Luna - "Dear Diary"
"We made an album called The Days of Our Nights. Our fifth studio album, it is possibly the worst of the seven that Luna made...
Of course, my least favorite song, 'Dear Diary,' was picked as the single. I came to hate singing "Dear Diary." The stupid "baa-baa" section. The bad lyric -- 'then you blew my mind.' I hated that lyric. It was one of those things that comes out of your mouth when you're singing gibberish, before you've written the lyrics proper. But then you find it's a phrase that you are incapable of replacing. You're stuck with it." -- Dean Wareham in Black Postcards
The Days of Our Nights was the first Luna album I heard, and remains my favorite of theirs today. "Dear Diary" is the opening song, sounding at once tossed-off but undeniably seductive and just too cool to care what you might think of it.

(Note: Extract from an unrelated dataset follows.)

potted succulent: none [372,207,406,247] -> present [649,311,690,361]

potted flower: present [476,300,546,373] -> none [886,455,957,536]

That opening guitar lick, Dean Wareham's nasally Wellington-via-New York vocals, the instantly-repeatable chorus... it's a laid-back and class(y/ic) tune that already sounds like it's from another world, so unconcerned with placating our cravings for the yelpy, juvenile egoism that passes for indie rock profundity in 2009.

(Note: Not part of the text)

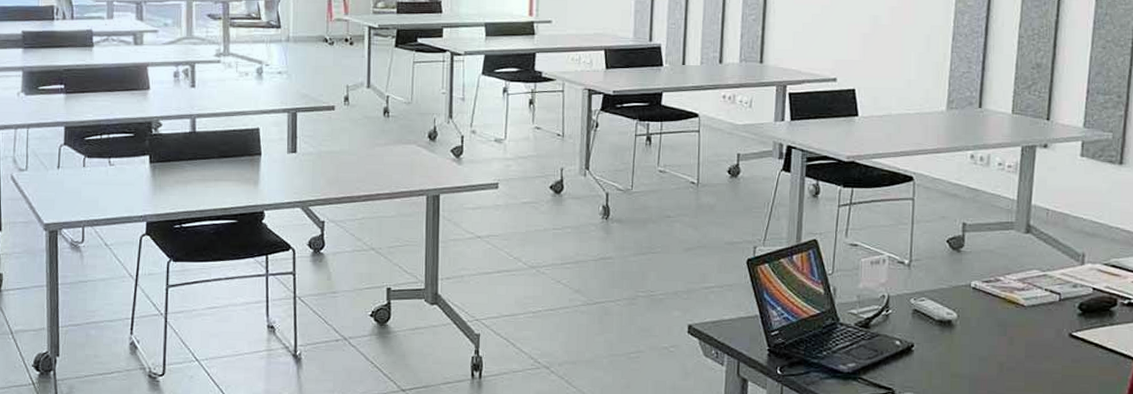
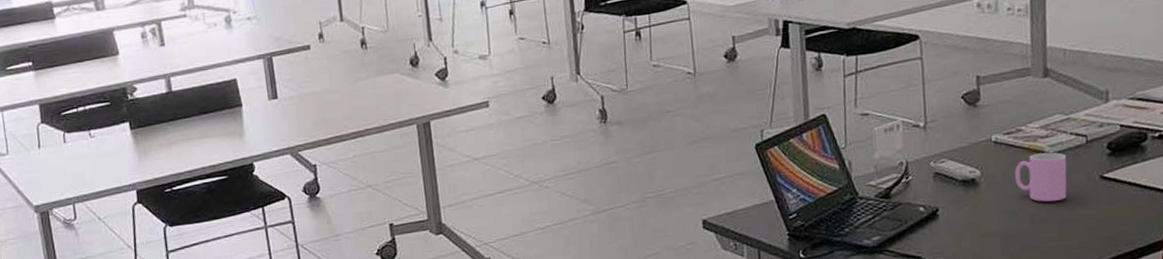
cup: none [988,304,1040,352] -> present [1014,152,1067,202]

Front-to-back, this is a very good album, and to me it feels like the point where Luna really pulled it all together. Why then is it almost universally dismissed as the worst album of the band's career? A few reviews I was able to find online absolutely trash it as irredeemable and worthless. That's not to say that it didn't receive positive reviews as well, though those seem to range from offering backhanded praise to indifferent approval at best.
I'd say that I normally wouldn't care about this at all but when it comes to artists I'm particularly fond of, my tastes usually fall in step with whatever the masses agree on. OK Computer is my favorite Radiohead album. Trans-Europe Express is the Kraftwerk CD I usually go for. Isn't Anything isn't the the best album from My Bloody Valentine; not for most and not for me. And so forth. So when I happen to like something so much that so many other reasonable people think is crap (including the artists themselves), it gives me pause to wonder if maybe I'm really a horrible judge of what goes into a good song.

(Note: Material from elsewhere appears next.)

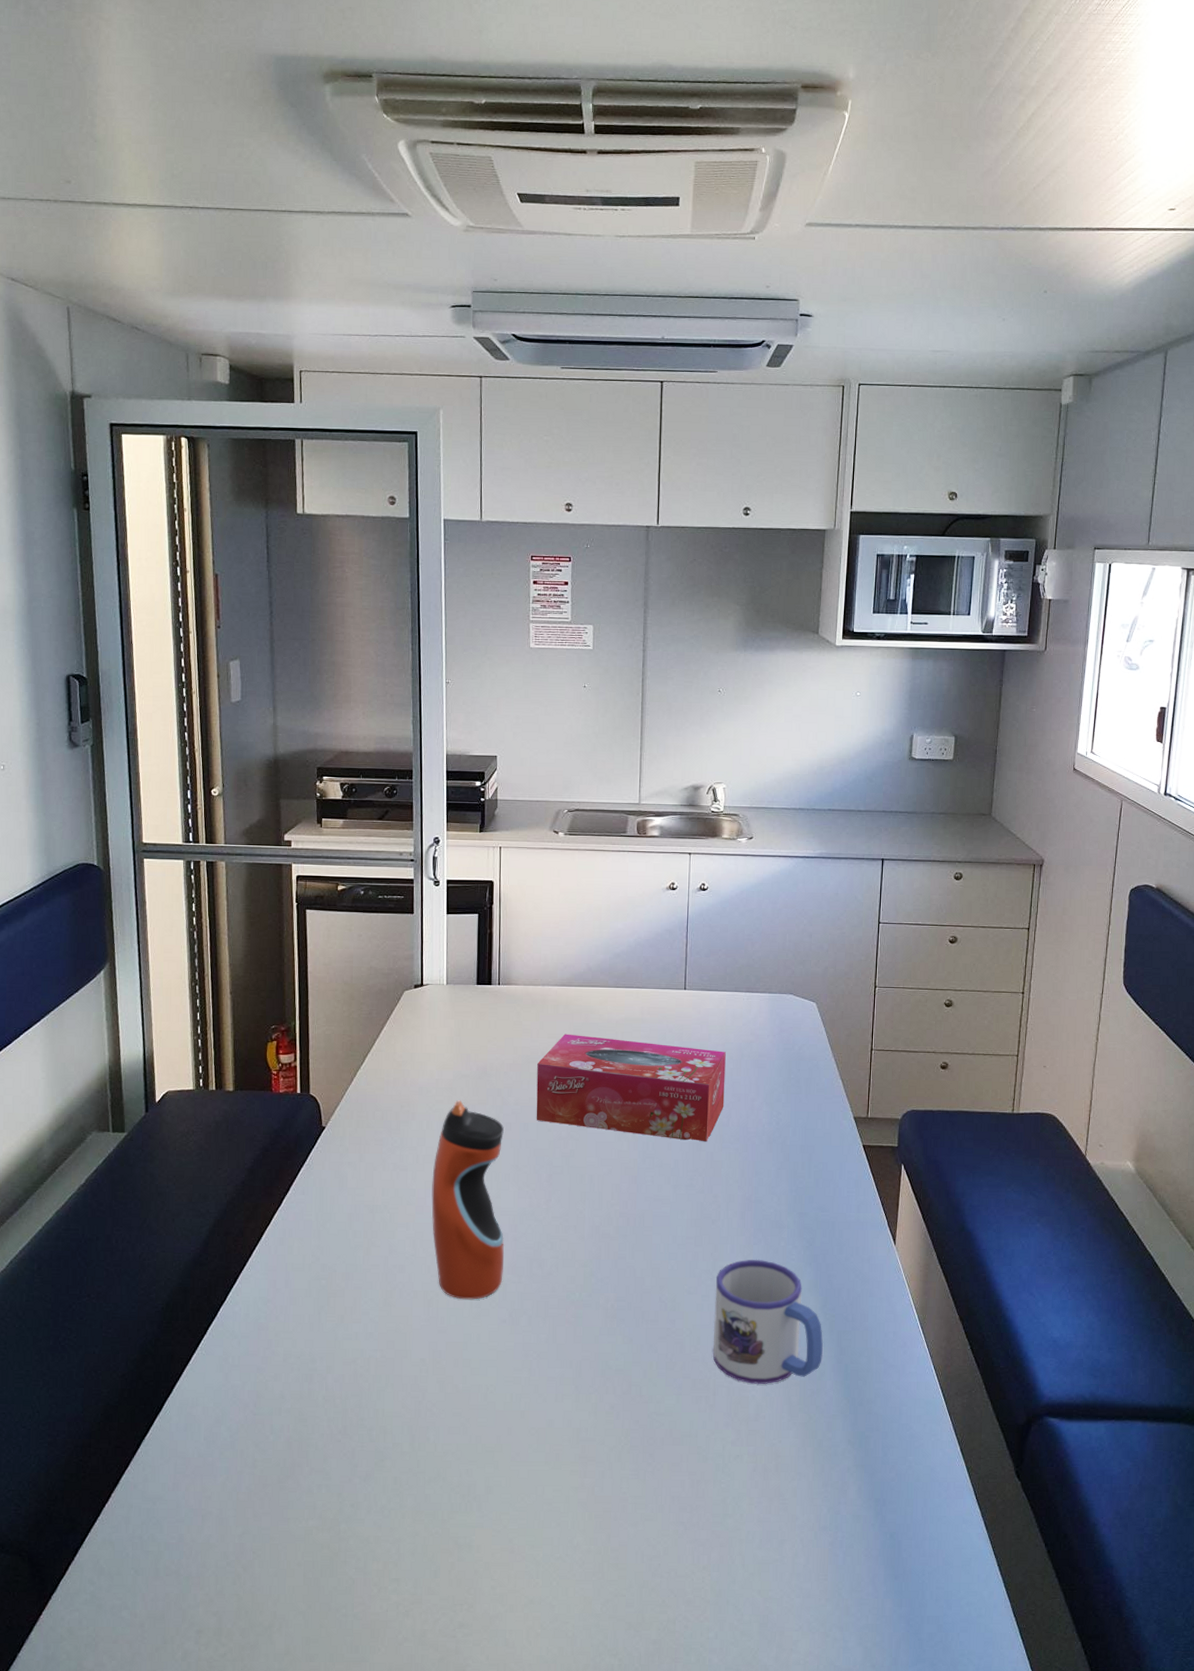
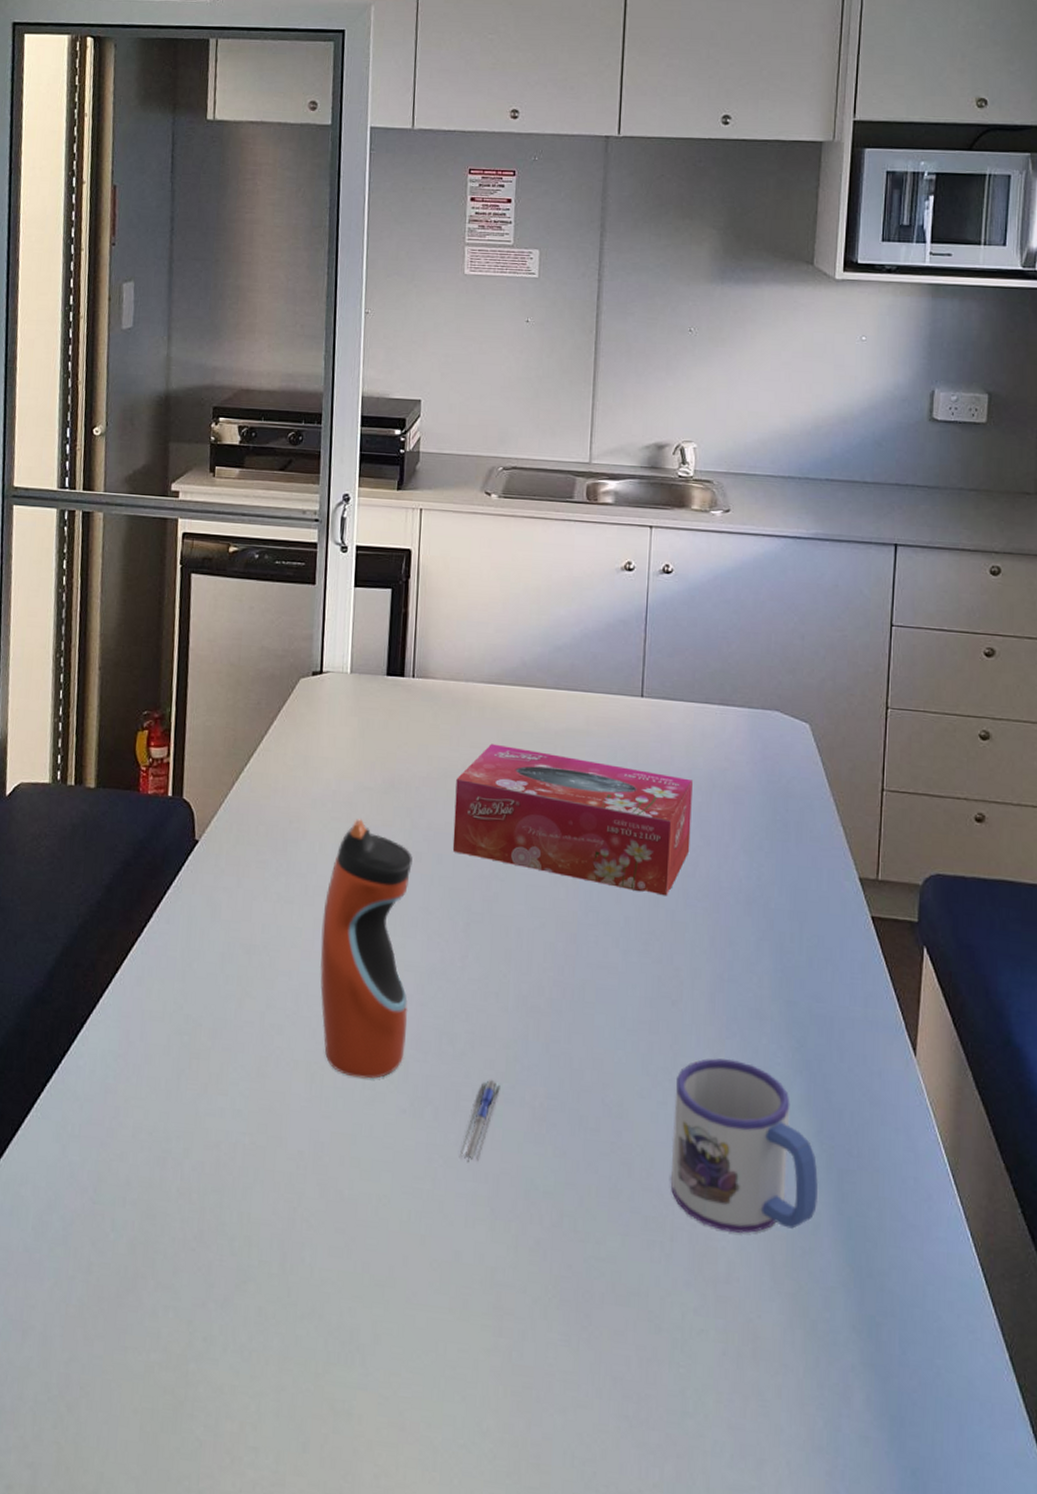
pen: none [549,1291,580,1355] -> present [459,1079,500,1163]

The Days of Our Nights remains out of print following the merger of Sire Records into London-Sire in 2000. Despite being an album they could conceivably still earn royalties from (any proceeds made from their releases on Elektra Records will go straight back into label pockets until past advances are paid in full -- read Dean's book and it'll make sense), Luna seems content to let it wither and die in the vaults. Finding a used copy was one of the best discoveries I've made in the past two years, and the album's helped get me through some strange times in ways a little too personal for me to want to air out in a place like this. And perhaps falling out of circulation wasn't so bad for this album after all. After an unpleasant introduction to the world that ultimately left it commercially and artistically disowned, it now lies between the cracks waiting for the right ears to hear it at the right time, hopefully belonging to the kind of people who'll love whatever songs on it they feel like without worrying about the consequences.